Although the learned author of the Majority Opinion argues that there is no factual basis for this conclusion in the record, see Majority Opinion at p. 1202, n. 11, we must, most hesitantly, disagree. On April 14, 1991, the following colloquy took place:

Mr. Rutter [counsel for plaintiffs]: Your Honor, may I suggest that we pickup where we left off yesterday afternoon, which is, I take it, there has now been a demand by the defendants within the meaning of Rule 1531F1 for a final hearing? Without agreeing that this is appropriately within the meaning of the definition of 1531 FI, if we deem the demand made as of today the three day limit for the hearing runs on Friday, which is a court holiday, which means it goes to the next official court day, which means Monday, and I’m prepared to start trial Monday morning at 10 o’clock.
The Court: Are you prepared?
Mr. Rutter: Yes, sir. I have contacted my witnesses and they're coming from Colorado, Washington, and Chile, but they will be here by Monday morning.
It was your inquiry, if I remember, Judge Della Porta, at the end of our conference in chambers yesterday as to why shouldn’t we try the case and Mr. Thall [defendants’ counsel] said he agreed the case should be tried. I've now been able to solve my witness problem, sir. That’s why I report to you.
The Court: Does it solve a problem?
Mr. Thall: It solves it to a degree. Just so the record is clear, I did submit yesterday, Your Honor, among the four documents which I did submit was a form order together with a demand for a final hearing under 1531F1, the bases being that under the rule, the order *66which is now in place, signed by Your Honor on April 2, in our view, is a preliminary or special injunction involving freedom of expression, since the provisions of the order preclude my clients from communicating with anyone about there [sic] claims, other people's claims or pursuing discoveiy, were ready to go on Monday.
The Court: All right. It would seem to me that to a great extent I think that would best resolve the problem that may exist. We’ll go on with trial Monday morning.

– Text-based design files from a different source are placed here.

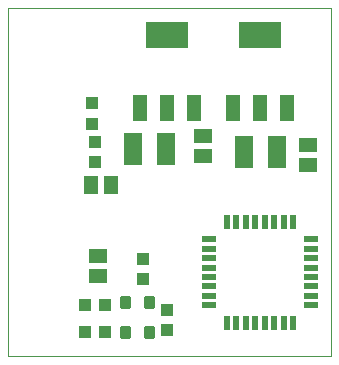
<source format=gtp>
G75*
%MOIN*%
%OFA0B0*%
%FSLAX24Y24*%
%IPPOS*%
%LPD*%
%AMOC8*
5,1,8,0,0,1.08239X$1,22.5*
%
%ADD10C,0.0000*%
%ADD11R,0.0500X0.0220*%
%ADD12R,0.0220X0.0500*%
%ADD13C,0.0175*%
%ADD14R,0.0433X0.0394*%
%ADD15R,0.0591X0.0512*%
%ADD16R,0.0425X0.0413*%
%ADD17R,0.0480X0.0880*%
%ADD18R,0.1417X0.0866*%
%ADD19R,0.0630X0.1063*%
%ADD20R,0.0512X0.0591*%
D10*
X000180Y000547D02*
X000180Y012143D01*
X010950Y012143D01*
X010950Y000547D01*
X000180Y000547D01*
D11*
X006890Y002245D03*
X006890Y002560D03*
X006890Y002875D03*
X006890Y003190D03*
X006890Y003504D03*
X006890Y003819D03*
X006890Y004134D03*
X006890Y004449D03*
X010270Y004449D03*
X010270Y004134D03*
X010270Y003819D03*
X010270Y003504D03*
X010270Y003190D03*
X010270Y002875D03*
X010270Y002560D03*
X010270Y002245D03*
D12*
X009682Y001657D03*
X009367Y001657D03*
X009052Y001657D03*
X008737Y001657D03*
X008423Y001657D03*
X008108Y001657D03*
X007793Y001657D03*
X007478Y001657D03*
X007478Y005037D03*
X007793Y005037D03*
X008108Y005037D03*
X008423Y005037D03*
X008737Y005037D03*
X009052Y005037D03*
X009367Y005037D03*
X009682Y005037D03*
D13*
X004968Y002485D02*
X004968Y002209D01*
X004792Y002209D01*
X004792Y002485D01*
X004968Y002485D01*
X004968Y002383D02*
X004792Y002383D01*
X004168Y002485D02*
X004168Y002209D01*
X003992Y002209D01*
X003992Y002485D01*
X004168Y002485D01*
X004168Y002383D02*
X003992Y002383D01*
X004168Y001485D02*
X004168Y001209D01*
X003992Y001209D01*
X003992Y001485D01*
X004168Y001485D01*
X004168Y001383D02*
X003992Y001383D01*
X004968Y001485D02*
X004968Y001209D01*
X004792Y001209D01*
X004792Y001485D01*
X004968Y001485D01*
X004968Y001383D02*
X004792Y001383D01*
D14*
X005480Y001412D03*
X005480Y002082D03*
X004680Y003112D03*
X004680Y003782D03*
X003415Y002247D03*
X002745Y002247D03*
X002745Y001347D03*
X003415Y001347D03*
X003080Y007012D03*
X003080Y007682D03*
D15*
X003180Y003882D03*
X003180Y003212D03*
X006680Y007212D03*
X006680Y007882D03*
X010180Y007582D03*
X010180Y006912D03*
D16*
X002980Y008303D03*
X002980Y008992D03*
D17*
X004570Y008827D03*
X005480Y008827D03*
X006390Y008827D03*
X007670Y008827D03*
X008580Y008827D03*
X009490Y008827D03*
D18*
X008580Y011267D03*
X005480Y011267D03*
D19*
X005431Y007447D03*
X004329Y007447D03*
X008029Y007347D03*
X009131Y007347D03*
D20*
X003615Y006247D03*
X002945Y006247D03*
M02*

</source>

N.T., 4/14/91 at pp. 4-5 (Reproduced Record, pp. 283-284) (emphasis added). Since both parties agreed to the Monday hearing date, we respectfully disagree that we have “inject[ed] into the record an alleged fact ... not properly raised by either party or the Chancellor.” Majority Opinion, p. 1202, n. 11.

. Additionally, I must note that my review of the record, while not disclosing the true nature of all of the information which is subject to the injunction, indicates that the "expression” in which defendants wish to engage — exclusive of the criminal accusations, which have already been disclosed to the United States Attorney — hardly amounts to "political speech,” the type of expression to which traditional First Amendment protection attaches. At best, the "expression,” dissemination of information regarding plaintiffs’ conduct and filing a federal civil RICO action against plaintiffs, amounts to an attempt to assert an economic advantage over plaintiffs. I would liken this to “commercial speech,” which gives rise to more limited First Amendment protection. Therefore, the "sensitivity to freedom of expression” embodied by Rule 1531(f) is not truly implicated. Here, if the injunction is dissolved, the *69information may be disclosed forever, and even if there was an enforceable confidentiality agreement, plaintiffs will lose the benefit of their bargain before any court ever rules on the contract. Therefore, the majority decision allows defendants to subvert the very judicial process they apparently wish to employ for redress in the future.

. Notably, the record does not indicate that any action has been taken by the United States Attorney in this regard since the April 20 "dissemination.”